══ Records ══

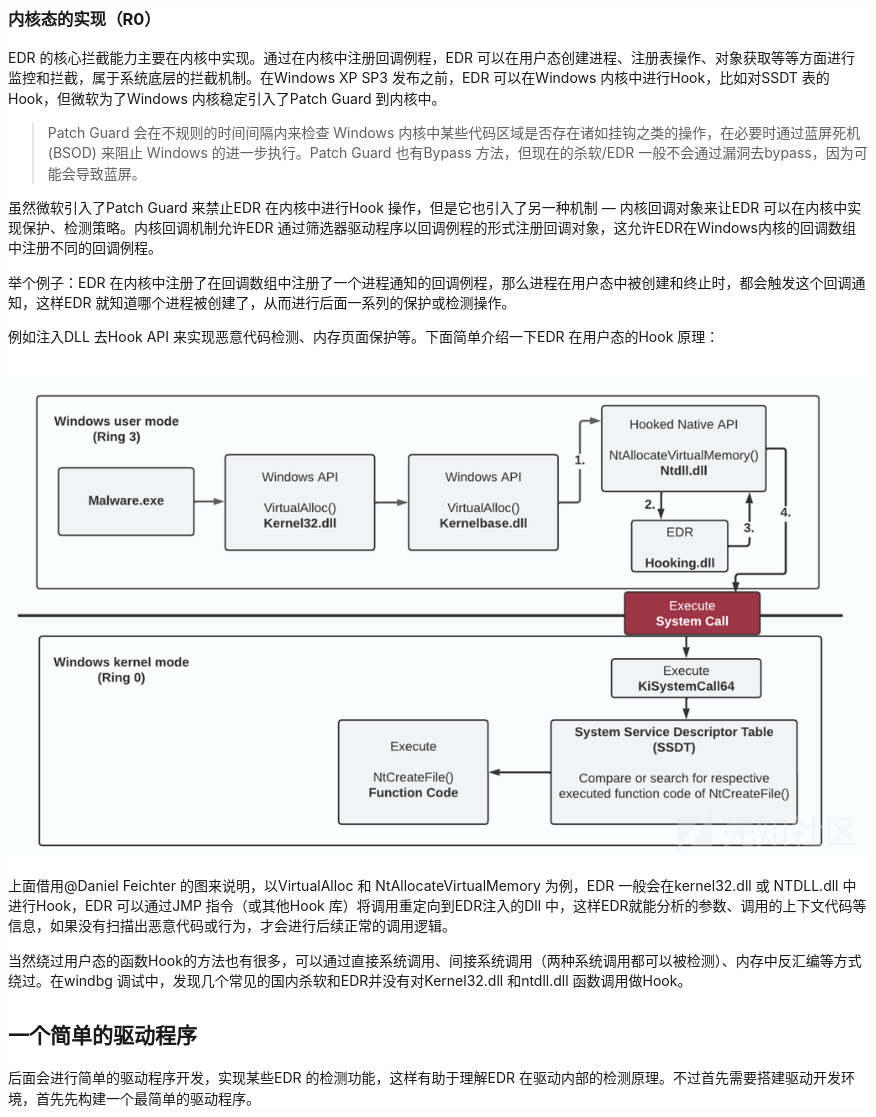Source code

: ### 内核态的实现（R0）

EDR 的核心拦截能力主要在内核中实现。通过在内核中注册回调例程，EDR 可以在用户态创建进程、注册表操作、对象获取等等方面进行监控和拦截，属于系统底层的拦截机制。在Windows XP SP3 发布之前，EDR 可以在Windows 内核中进行Hook，比如对SSDT 表的Hook，但微软为了Windows 内核稳定引入了Patch Guard 到内核中。

> Patch Guard 会在不规则的时间间隔内来检查 Windows 内核中某些代码区域是否存在诸如挂钩之类的操作，在必要时通过蓝屏死机 (BSOD) 来阻止 Windows 的进一步执行。Patch Guard 也有Bypass 方法，但现在的杀软/EDR 一般不会通过漏洞去bypass，因为可能会导致蓝屏。

虽然微软引入了Patch Guard 来禁止EDR 在内核中进行Hook 操作，但是它也引入了另一种机制 — 内核回调对象来让EDR 可以在内核中实现保护、检测策略。内核回调机制允许EDR 通过筛选器驱动程序以回调例程的形式注册回调对象，这允许EDR在Windows内核的回调数组中注册不同的回调例程。

举个例子：EDR 在内核中注册了在回调数组中注册了一个进程通知的回调例程，那么进程在用户态中被创建和终止时，都会触发这个回调通知，这样EDR 就知道哪个进程被创建了，从而进行后面一系列的保护或检测操作。

例如注入DLL 去Hook API 来实现恶意代码检测、内存页面保护等。下面简单介绍一下EDR 在用户态的Hook 原理：

[![](assets/1698897693-008a3ae79046946b30a708bb64ab3b2d.png)](https://xzfile.aliyuncs.com/media/upload/picture/20230924113929-f788bd64-5a8b-1.png)

上面借用@Daniel Feichter 的图来说明，以VirtualAlloc 和 NtAllocateVirtualMemory 为例，EDR 一般会在kernel32.dll 或 NTDLL.dll 中进行Hook，EDR 可以通过JMP 指令（或其他Hook 库）将调用重定向到EDR注入的Dll 中，这样EDR就能分析的参数、调用的上下文代码等信息，如果没有扫描出恶意代码或行为，才会进行后续正常的调用逻辑。

当然绕过用户态的函数Hook的方法也有很多，可以通过直接系统调用、间接系统调用（两种系统调用都可以被检测）、内存中反汇编等方式绕过。在windbg 调试中，发现几个常见的国内杀软和EDR并没有对Kernel32.dll 和ntdll.dll 函数调用做Hook。

## 一个简单的驱动程序

后面会进行简单的驱动程序开发，实现某些EDR 的检测功能，这样有助于理解EDR 在驱动内部的检测原理。不过首先需要搭建驱动开发环境，首先先构建一个最简单的驱动程序。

═══

#### [Problem details]
Check each line above for the word "Guard" and copy the ones that have it.

#### [Worked solution]
EDR 的核心拦截能力主要在内核中实现。通过在内核中注册回调例程，EDR 可以在用户态创建进程、注册表操作、对象获取等等方面进行监控和拦截，属于系统底层的拦截机制。在Windows XP SP3 发布之前，EDR 可以在Windows 内核中进行Hook，比如对SSDT 表的Hook，但微软为了Windows 内核稳定引入了Patch Guard 到内核中。
> Patch Guard 会在不规则的时间间隔内来检查 Windows 内核中某些代码区域是否存在诸如挂钩之类的操作，在必要时通过蓝屏死机 (BSOD) 来阻止 Windows 的进一步执行。Patch Guard 也有Bypass 方法，但现在的杀软/EDR 一般不会通过漏洞去bypass，因为可能会导致蓝屏。
虽然微软引入了Patch Guard 来禁止EDR 在内核中进行Hook 操作，但是它也引入了另一种机制 — 内核回调对象来让EDR 可以在内核中实现保护、检测策略。内核回调机制允许EDR 通过筛选器驱动程序以回调例程的形式注册回调对象，这允许EDR在Windows内核的回调数组中注册不同的回调例程。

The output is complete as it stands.